#### DATA FOR PROCESSING:
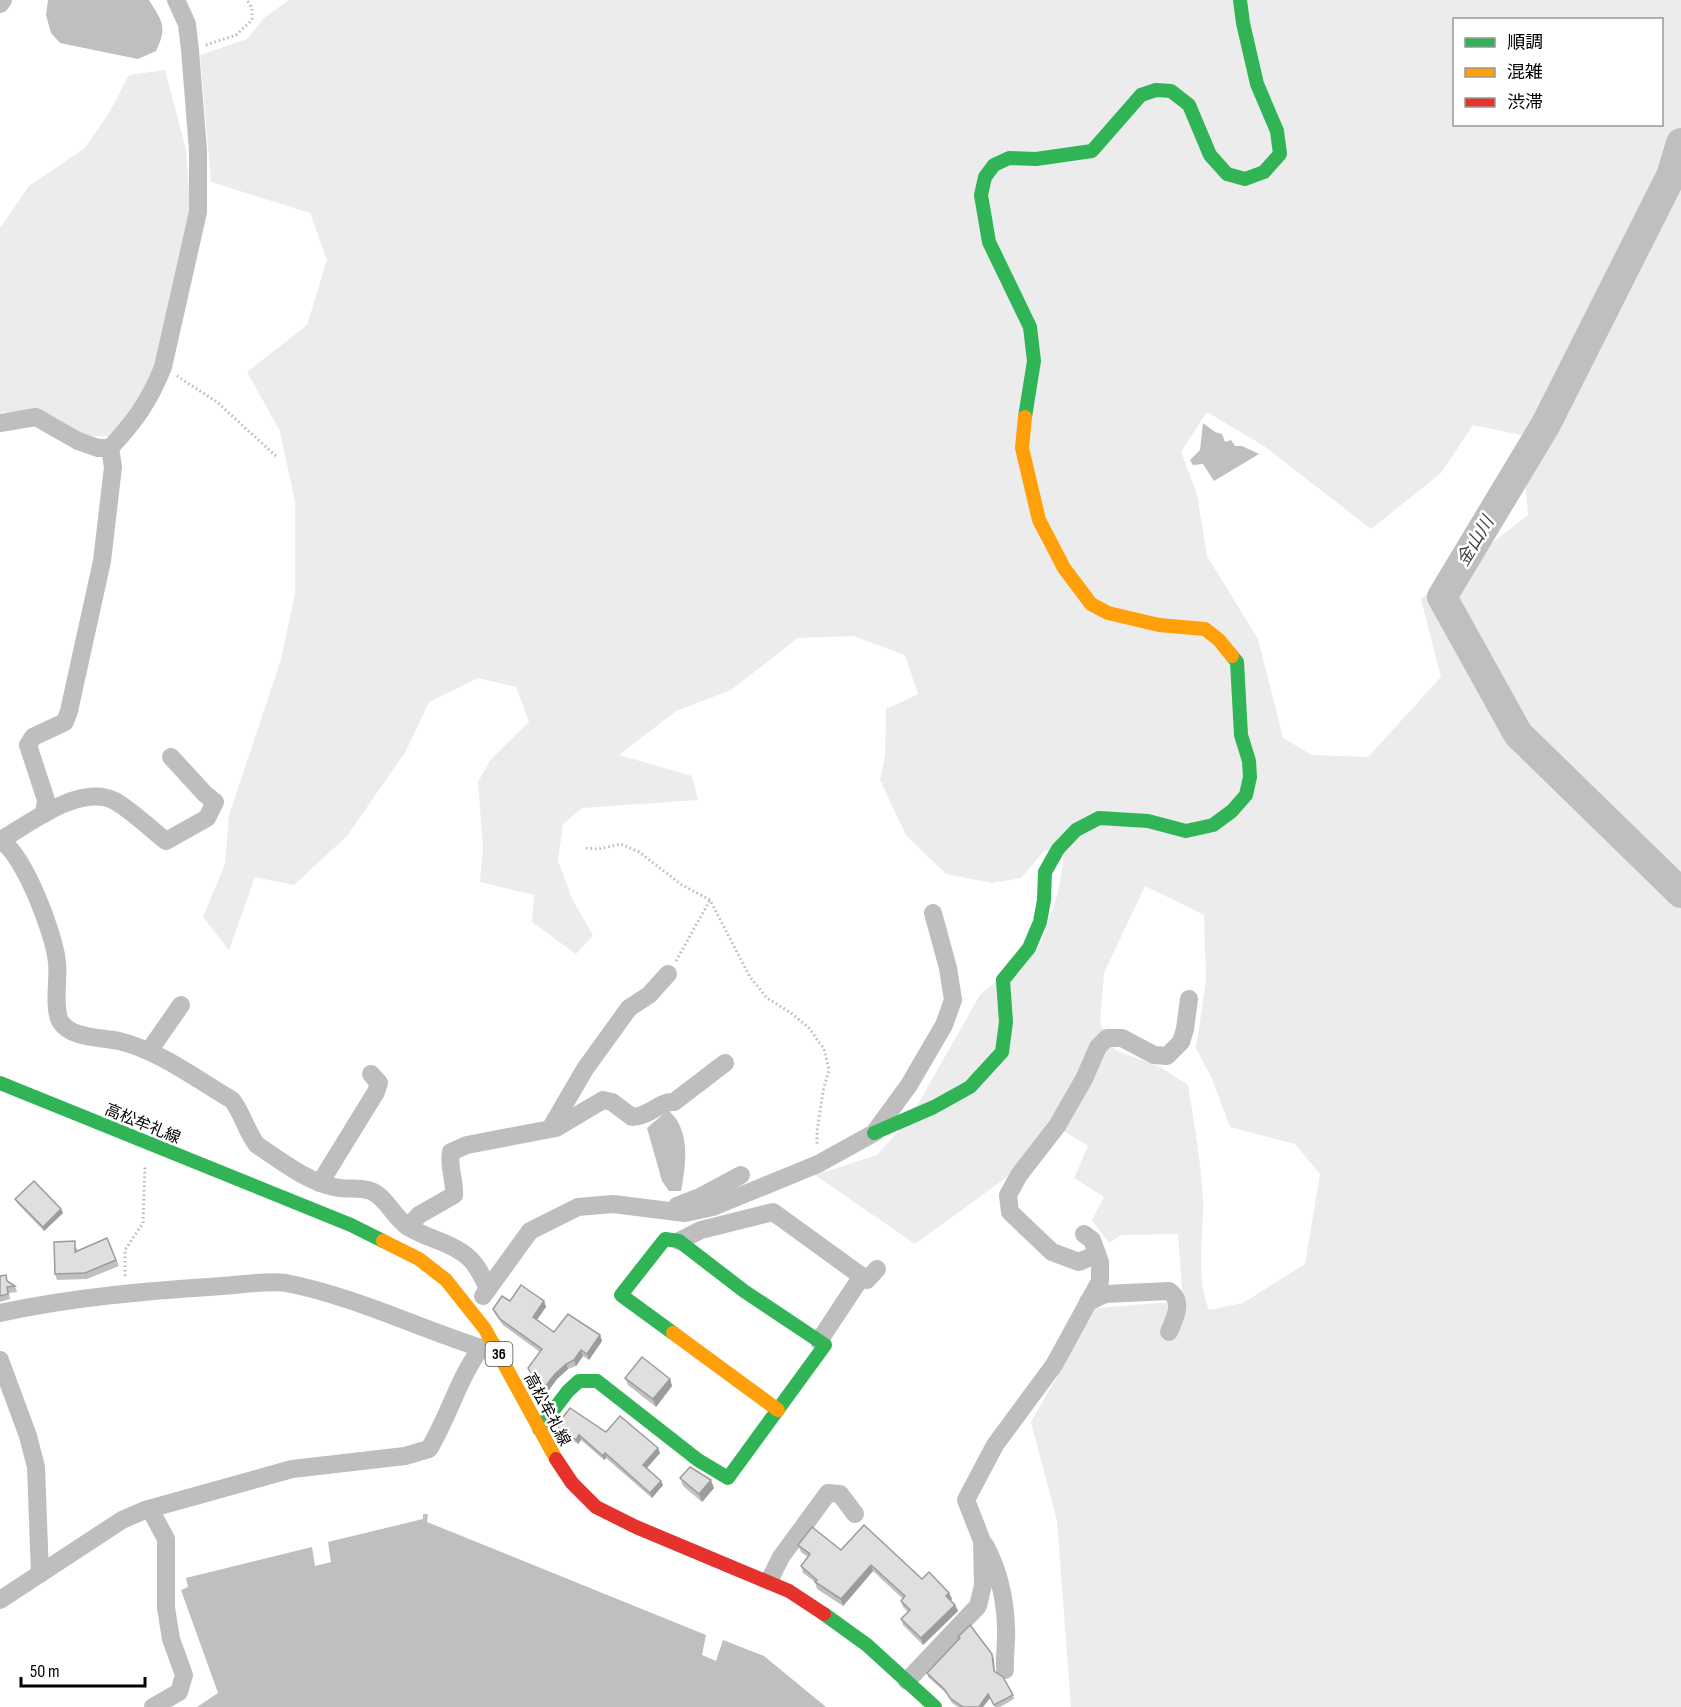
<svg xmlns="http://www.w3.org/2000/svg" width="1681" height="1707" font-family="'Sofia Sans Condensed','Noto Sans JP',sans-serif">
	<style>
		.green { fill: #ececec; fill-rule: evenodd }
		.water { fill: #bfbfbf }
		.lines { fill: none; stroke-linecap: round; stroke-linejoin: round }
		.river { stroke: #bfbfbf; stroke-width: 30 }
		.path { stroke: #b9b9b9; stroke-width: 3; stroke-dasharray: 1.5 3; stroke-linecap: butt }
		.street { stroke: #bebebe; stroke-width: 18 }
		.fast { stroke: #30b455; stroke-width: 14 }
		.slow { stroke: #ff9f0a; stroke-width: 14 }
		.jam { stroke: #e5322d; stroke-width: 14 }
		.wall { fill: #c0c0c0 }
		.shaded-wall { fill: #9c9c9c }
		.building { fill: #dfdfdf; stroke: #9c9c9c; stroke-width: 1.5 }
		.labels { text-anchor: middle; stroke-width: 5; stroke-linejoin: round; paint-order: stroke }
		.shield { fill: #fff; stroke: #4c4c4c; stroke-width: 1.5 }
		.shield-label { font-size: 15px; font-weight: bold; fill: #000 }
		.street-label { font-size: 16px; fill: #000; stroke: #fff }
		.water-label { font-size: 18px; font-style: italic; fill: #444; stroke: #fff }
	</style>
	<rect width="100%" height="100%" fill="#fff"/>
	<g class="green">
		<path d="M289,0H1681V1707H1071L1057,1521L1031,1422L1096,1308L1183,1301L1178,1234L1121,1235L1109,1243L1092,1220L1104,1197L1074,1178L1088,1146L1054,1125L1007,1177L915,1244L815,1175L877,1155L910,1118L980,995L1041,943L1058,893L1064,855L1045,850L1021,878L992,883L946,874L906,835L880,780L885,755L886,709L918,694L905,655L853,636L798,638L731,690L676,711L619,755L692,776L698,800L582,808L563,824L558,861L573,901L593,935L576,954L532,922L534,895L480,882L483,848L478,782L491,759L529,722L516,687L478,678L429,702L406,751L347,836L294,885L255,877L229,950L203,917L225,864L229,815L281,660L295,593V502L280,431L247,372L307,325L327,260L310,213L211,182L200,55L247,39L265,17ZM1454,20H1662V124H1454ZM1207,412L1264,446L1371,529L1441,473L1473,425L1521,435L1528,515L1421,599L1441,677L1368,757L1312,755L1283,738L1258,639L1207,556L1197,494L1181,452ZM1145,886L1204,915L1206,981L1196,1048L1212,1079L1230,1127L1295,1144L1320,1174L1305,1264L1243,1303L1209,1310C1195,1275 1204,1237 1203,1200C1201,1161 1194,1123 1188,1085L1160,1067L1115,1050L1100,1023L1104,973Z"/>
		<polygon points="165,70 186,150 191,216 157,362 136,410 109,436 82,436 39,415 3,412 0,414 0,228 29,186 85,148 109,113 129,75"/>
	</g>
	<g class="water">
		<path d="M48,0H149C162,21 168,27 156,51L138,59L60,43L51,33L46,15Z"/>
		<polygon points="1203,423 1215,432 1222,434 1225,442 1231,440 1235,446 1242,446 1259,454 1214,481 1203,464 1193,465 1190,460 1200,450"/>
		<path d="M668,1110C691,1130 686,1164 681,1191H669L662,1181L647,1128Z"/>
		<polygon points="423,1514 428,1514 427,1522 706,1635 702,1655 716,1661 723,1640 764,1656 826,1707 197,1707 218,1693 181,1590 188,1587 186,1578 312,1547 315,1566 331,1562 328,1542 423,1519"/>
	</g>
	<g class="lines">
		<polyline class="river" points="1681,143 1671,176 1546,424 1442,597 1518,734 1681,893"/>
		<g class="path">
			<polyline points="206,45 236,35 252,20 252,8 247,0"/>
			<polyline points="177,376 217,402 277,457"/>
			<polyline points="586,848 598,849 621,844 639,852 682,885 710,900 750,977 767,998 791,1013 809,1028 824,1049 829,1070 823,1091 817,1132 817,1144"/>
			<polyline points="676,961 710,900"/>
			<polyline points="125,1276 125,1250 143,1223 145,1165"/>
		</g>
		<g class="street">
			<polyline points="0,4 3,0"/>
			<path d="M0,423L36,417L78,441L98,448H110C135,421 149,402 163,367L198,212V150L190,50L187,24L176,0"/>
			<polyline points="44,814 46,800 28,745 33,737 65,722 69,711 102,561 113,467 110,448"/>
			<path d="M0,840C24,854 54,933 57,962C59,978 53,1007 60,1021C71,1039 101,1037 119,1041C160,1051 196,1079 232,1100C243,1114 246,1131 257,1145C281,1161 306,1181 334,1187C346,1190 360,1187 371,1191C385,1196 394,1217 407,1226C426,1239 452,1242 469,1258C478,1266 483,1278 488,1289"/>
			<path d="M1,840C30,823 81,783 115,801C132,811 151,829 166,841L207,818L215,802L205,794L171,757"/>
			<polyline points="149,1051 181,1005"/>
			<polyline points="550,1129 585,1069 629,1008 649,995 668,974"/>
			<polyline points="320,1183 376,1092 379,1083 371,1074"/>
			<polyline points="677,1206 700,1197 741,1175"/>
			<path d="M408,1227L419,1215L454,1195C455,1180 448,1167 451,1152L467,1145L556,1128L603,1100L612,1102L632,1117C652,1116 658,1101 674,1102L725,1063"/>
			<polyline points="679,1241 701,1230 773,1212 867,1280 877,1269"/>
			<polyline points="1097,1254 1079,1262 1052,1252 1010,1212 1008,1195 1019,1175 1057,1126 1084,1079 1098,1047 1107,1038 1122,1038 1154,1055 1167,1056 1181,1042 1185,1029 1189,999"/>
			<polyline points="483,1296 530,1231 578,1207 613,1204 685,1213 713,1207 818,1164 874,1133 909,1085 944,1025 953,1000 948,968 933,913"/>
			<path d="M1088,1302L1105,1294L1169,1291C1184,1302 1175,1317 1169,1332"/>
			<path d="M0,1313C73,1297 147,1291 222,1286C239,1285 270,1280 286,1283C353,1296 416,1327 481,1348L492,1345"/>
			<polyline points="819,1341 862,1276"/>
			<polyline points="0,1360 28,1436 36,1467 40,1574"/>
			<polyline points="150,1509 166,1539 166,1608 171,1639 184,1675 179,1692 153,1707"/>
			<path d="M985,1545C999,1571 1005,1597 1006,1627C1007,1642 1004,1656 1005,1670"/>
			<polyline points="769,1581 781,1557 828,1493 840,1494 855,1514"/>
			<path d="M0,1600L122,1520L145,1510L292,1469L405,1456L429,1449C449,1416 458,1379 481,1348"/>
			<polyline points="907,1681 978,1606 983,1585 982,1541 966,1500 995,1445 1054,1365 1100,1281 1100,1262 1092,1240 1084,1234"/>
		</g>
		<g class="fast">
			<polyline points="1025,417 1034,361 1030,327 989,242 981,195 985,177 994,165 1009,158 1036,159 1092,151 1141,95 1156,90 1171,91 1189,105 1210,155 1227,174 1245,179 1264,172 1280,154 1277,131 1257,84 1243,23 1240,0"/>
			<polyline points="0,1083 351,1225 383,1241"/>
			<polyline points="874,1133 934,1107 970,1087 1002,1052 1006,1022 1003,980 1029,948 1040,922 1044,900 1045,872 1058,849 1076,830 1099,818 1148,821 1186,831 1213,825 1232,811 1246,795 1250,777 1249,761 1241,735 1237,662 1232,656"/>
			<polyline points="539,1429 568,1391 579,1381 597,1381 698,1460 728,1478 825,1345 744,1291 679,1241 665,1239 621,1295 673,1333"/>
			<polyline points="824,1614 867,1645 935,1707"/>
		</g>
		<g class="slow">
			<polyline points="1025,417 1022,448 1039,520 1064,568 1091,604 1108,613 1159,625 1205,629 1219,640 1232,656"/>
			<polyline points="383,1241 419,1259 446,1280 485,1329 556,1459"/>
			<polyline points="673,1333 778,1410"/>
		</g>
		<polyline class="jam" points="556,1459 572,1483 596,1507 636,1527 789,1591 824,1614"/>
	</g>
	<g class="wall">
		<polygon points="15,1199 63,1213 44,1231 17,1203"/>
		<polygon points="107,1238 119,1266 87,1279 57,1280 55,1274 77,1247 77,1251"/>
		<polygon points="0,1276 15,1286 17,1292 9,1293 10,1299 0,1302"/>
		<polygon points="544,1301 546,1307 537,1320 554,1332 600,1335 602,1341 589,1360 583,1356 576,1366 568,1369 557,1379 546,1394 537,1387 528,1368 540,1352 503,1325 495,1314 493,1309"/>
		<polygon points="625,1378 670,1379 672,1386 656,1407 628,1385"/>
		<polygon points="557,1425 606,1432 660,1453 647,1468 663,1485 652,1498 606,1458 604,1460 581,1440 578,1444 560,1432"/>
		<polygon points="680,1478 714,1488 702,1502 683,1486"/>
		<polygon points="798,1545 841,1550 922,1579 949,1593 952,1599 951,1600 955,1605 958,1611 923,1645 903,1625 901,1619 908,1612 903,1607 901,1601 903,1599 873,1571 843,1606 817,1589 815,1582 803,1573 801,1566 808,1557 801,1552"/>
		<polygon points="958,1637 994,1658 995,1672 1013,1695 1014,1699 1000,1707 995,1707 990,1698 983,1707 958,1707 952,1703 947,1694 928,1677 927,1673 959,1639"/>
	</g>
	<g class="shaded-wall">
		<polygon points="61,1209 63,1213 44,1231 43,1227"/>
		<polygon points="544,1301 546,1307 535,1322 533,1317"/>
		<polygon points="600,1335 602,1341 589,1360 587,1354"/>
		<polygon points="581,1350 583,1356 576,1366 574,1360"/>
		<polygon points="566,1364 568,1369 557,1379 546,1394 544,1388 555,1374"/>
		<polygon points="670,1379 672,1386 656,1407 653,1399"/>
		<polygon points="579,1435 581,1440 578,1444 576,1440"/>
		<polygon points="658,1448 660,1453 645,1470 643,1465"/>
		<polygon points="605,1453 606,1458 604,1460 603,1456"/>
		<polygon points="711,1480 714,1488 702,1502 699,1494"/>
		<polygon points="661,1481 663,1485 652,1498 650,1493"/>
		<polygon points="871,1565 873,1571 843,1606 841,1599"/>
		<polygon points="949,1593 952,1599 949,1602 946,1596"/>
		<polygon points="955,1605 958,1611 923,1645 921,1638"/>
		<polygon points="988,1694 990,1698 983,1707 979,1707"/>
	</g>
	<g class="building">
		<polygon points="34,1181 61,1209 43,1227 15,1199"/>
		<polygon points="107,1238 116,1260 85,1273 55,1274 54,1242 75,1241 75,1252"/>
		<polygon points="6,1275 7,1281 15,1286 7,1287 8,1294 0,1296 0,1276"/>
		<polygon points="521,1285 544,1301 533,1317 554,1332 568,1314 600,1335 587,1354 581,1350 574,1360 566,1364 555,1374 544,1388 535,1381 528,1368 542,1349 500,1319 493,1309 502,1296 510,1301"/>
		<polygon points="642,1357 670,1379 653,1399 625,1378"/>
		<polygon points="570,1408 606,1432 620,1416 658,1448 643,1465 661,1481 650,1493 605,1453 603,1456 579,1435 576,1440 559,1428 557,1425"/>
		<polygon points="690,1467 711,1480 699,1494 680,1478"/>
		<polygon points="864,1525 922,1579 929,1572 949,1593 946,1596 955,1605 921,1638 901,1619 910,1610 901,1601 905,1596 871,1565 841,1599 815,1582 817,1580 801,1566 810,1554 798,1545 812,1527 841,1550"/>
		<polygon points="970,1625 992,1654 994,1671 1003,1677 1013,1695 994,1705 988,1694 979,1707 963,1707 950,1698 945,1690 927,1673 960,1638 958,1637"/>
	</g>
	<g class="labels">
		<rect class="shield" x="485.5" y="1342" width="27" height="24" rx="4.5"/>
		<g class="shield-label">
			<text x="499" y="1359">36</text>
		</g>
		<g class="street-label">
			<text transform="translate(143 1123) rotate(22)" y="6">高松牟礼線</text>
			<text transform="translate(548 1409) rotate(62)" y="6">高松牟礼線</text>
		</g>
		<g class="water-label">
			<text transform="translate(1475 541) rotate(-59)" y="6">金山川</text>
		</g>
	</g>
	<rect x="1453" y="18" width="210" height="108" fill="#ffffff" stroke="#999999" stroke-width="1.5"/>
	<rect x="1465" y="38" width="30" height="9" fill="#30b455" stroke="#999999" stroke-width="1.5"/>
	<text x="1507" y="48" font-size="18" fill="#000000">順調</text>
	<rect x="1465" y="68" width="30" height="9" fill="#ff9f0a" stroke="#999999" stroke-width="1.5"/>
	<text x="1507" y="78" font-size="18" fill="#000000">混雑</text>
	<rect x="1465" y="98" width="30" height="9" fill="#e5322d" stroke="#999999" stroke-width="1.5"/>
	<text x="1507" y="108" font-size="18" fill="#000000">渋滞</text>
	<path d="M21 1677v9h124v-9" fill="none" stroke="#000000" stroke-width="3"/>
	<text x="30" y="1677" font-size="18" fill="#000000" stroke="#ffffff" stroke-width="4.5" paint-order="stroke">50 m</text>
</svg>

#### THE TASK:
Find the word "lines" in the data and copy out each line where it turns up.

#### ANSWER FOR THIS EXERCISE:
		.lines { fill: none; stroke-linecap: round; stroke-linejoin: round }
	<g class="lines">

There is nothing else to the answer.